This year my husband and I celebrate our sixth anniversary and we’ve had plenty of newness to usher us into this next year of marriage. He started a new job in September. In November we welcomed our third child. Due to some unforeseen childcare changes in late December, we decided I would not return to work in February as planned.
I’ve been feeling especially reinvigorated in our marriage in large part due to these developments. They’ve got me thinking a lot about the Two Becoming One. As I’m learning by degree as a wife and mother, you can know something logically or theoretically much sooner than you know it fo-real. Two becoming one is not just moving in together and deciding whose toaster or coffee maker to hang on to or combining finances. It’s not just sex. It’s when you have less and less anything that predates the union, tangible or otherwise.
I think this process happens slowly- we left the city we met in and moved to a new town where Eric started a new job four months after getting married while I kept my job and just went remote. Just after our second child was born we traded in both of our vehicles from singlehood (my Suzuki Grand Vitara- poor Eric’s knees were practically in the engine compartment when he drove with a 2nd car seat in the back, and Eric’s Nissan Xterra) for our family hauler. Just a few months ago we finally parted ways with Eric’s bachelor sofa and recliner and purchased our first couch together. And this job I just left pretty suddenly I’d had for 11 years and in some ways my whole life because it used to be the family jam.

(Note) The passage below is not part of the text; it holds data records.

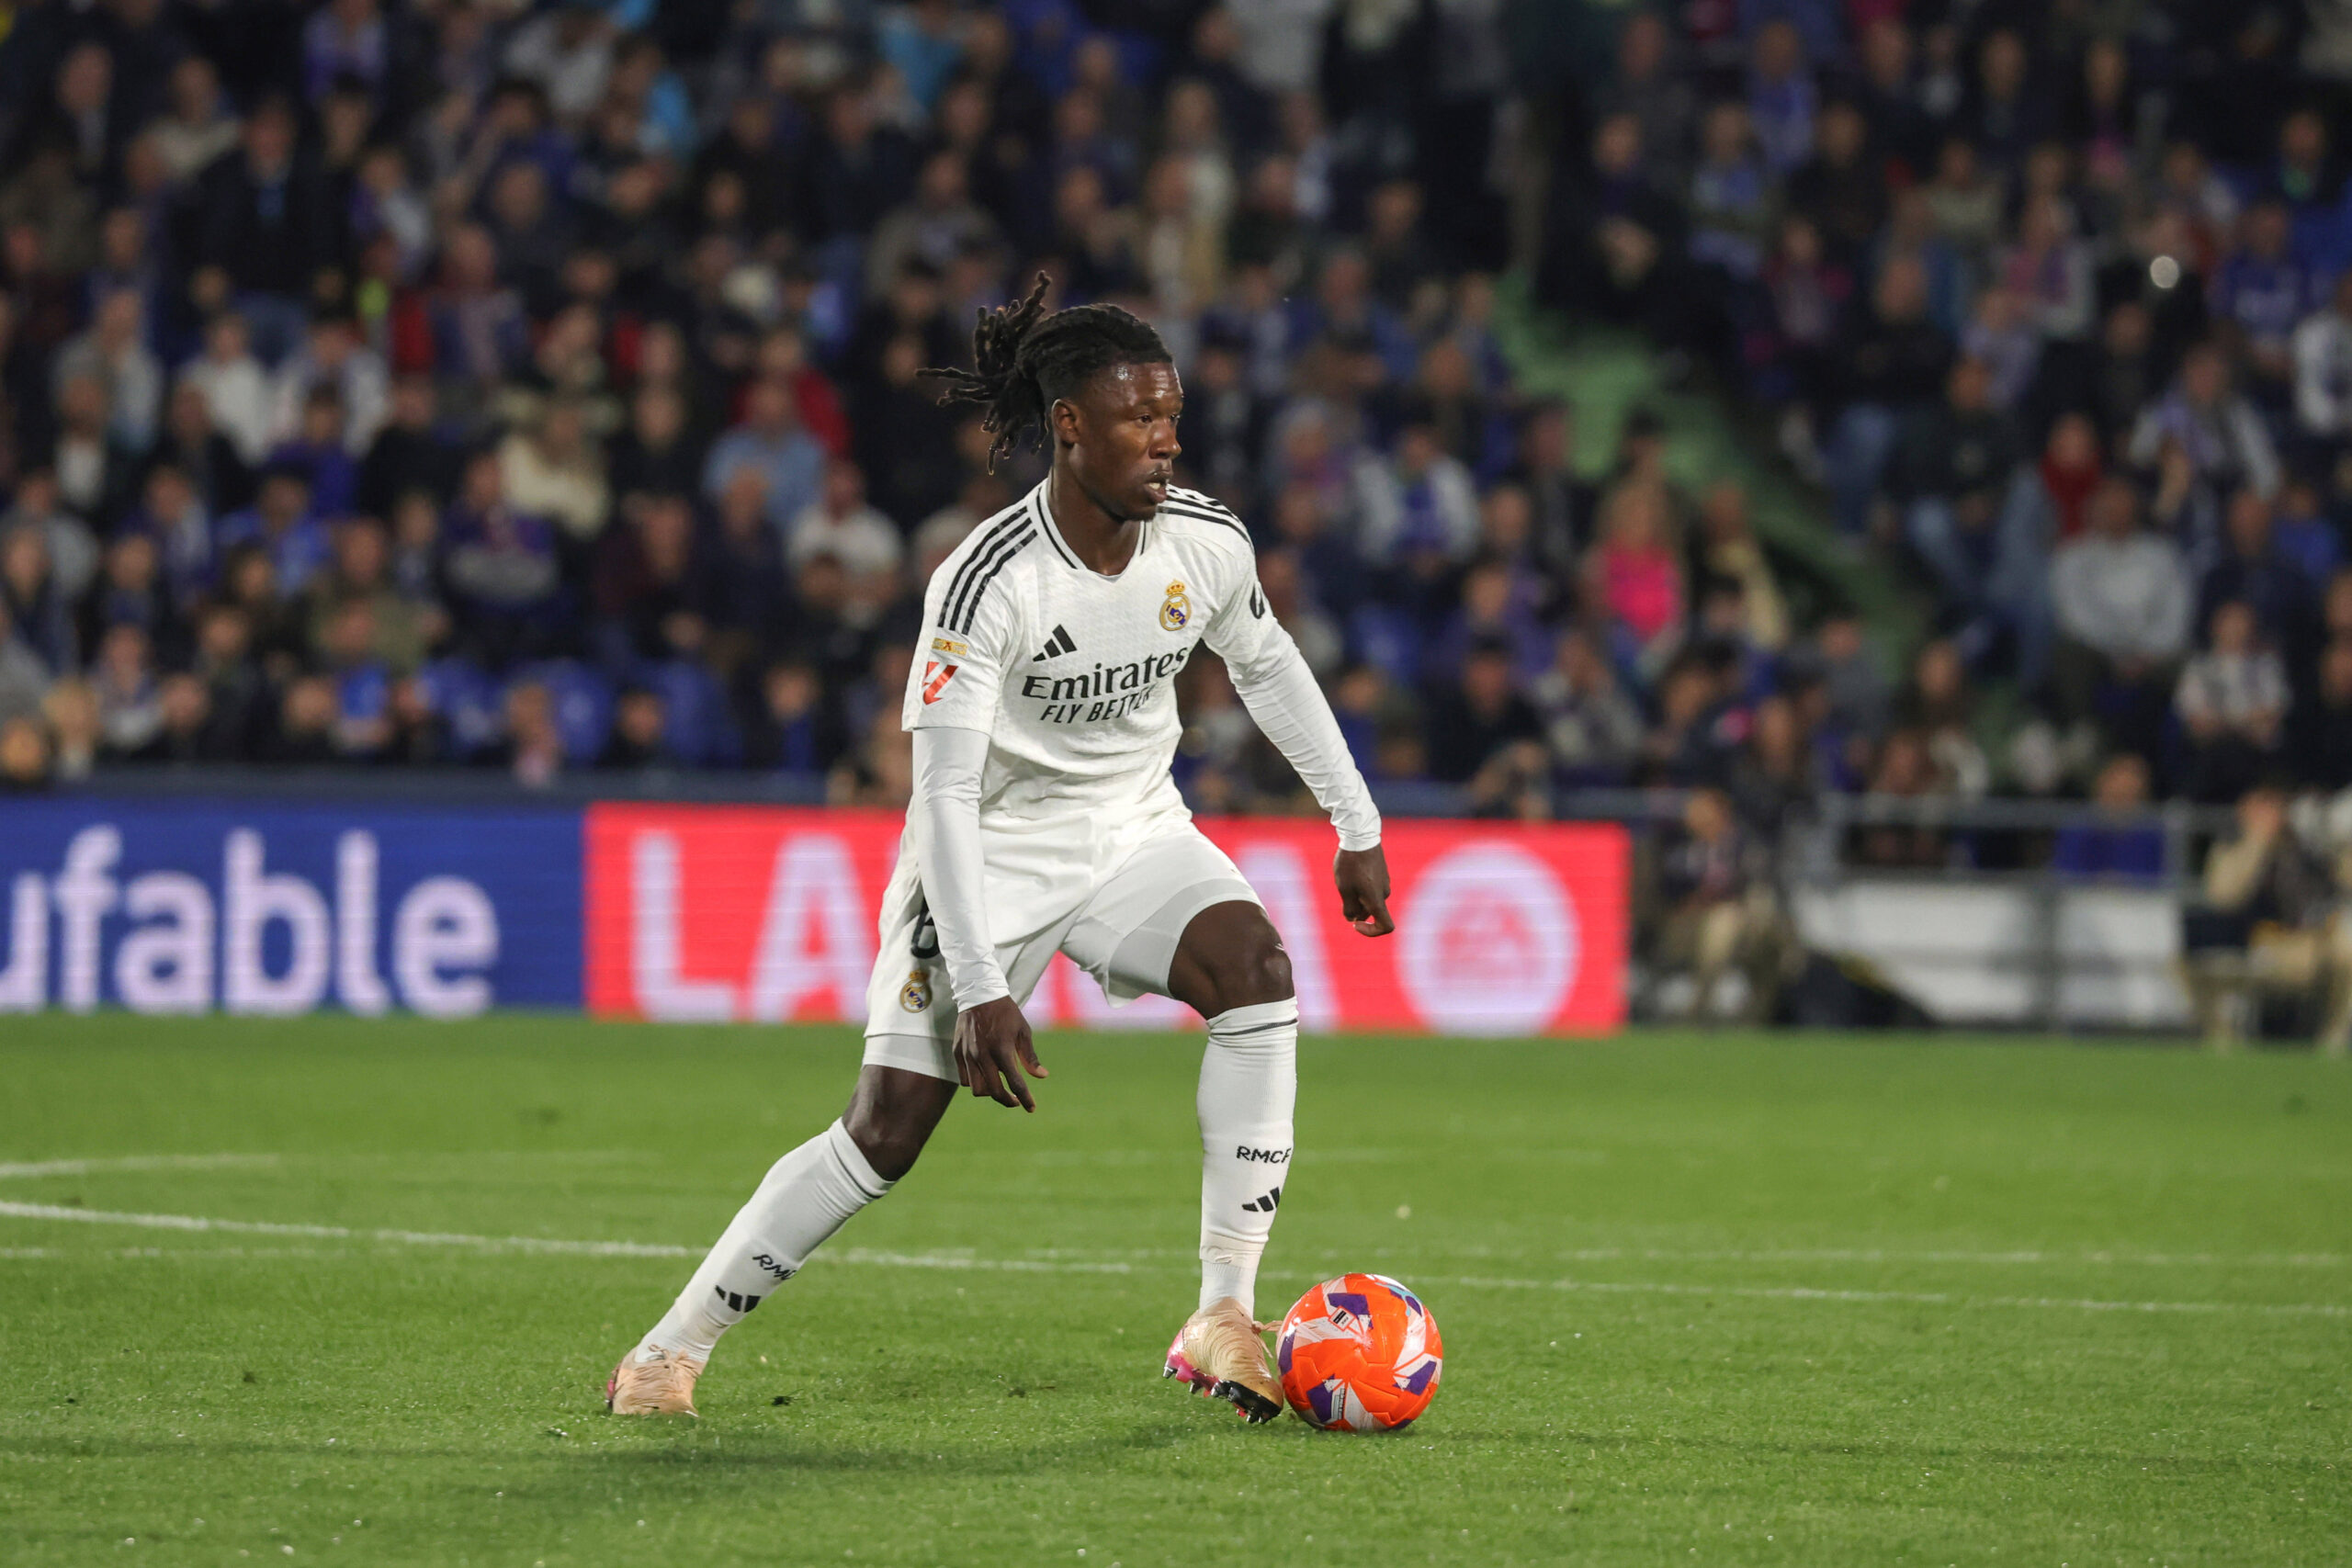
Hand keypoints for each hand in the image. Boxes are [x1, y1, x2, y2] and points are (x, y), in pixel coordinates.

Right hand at [952, 996, 1046, 1110]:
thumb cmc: (1006, 1013)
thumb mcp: (1023, 1032)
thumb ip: (1030, 1057)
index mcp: (1002, 1050)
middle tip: (1016, 1100)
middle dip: (1007, 1101)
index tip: (1031, 1108)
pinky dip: (975, 1082)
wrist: (979, 995)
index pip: (1015, 1083)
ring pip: (977, 1089)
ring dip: (990, 1092)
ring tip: (1000, 1087)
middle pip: (994, 1092)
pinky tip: (985, 1076)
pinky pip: (965, 1079)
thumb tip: (1042, 1076)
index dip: (1025, 1099)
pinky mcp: (957, 1053)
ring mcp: (967, 1055)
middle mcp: (983, 1056)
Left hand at [1334, 845, 1394, 936]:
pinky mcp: (1382, 873)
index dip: (1372, 932)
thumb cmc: (1351, 864)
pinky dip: (1361, 888)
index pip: (1386, 926)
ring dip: (1358, 898)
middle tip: (1343, 895)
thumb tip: (1352, 919)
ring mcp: (1385, 882)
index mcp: (1377, 900)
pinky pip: (1372, 888)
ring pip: (1371, 899)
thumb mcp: (1344, 889)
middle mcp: (1384, 893)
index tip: (1354, 924)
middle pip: (1373, 912)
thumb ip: (1349, 908)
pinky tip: (1351, 873)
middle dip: (1357, 911)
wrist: (1360, 837)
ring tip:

Of course my spouse and family came first since the day we got married. After just a week of being completely severed from a job I’d had for over a decade though—through our move, numerous staff changes, the arrival of our first two kids and even a transition of ownership but the job and my presence at the company was a constant—I see now that I was beholden to it. Probably in part because I worked remotely and therefore always felt “on call” (all jobs have their pros and cons and I’m thankful to have had the job I did for as long as I did), but that role and many of the relationships that came with it predated my relationship with my husband. It just feels as if much more space and capacity for attention has suddenly been created for me to focus on and support my family right now.
Going from a comfortable duel income to a single breadwinner in the family has also been surprisingly invigorating. We’re just a week in but it’s sparked entirely new conversations about budgets, goals, strategies, habits- a real pulling together and commitment to change with each other instead of just chugging along as usual. That newness again as we embark on a new adventure.
I’m sure I’ll be back to work at some point out of necessity and probably desire—I’m a big fan of seasons—but at that time it will be another new thing we weigh and decide together. I’m not suggesting people are supposed to fall off the face of the earth once hitched and are not allowed to have or do anything or converse with anyone from the before times--we still have my kitchen table ha. Or that you can’t have your own thoughts and opinions. This anniversary I’m just acutely aware of the whole new thing our marriage was when it started though it will take years to unfurl and we'll continue to shed things from before our time together as it does so. And that the fruits of it come in different seasons and bursts. We’re in a big burst right now.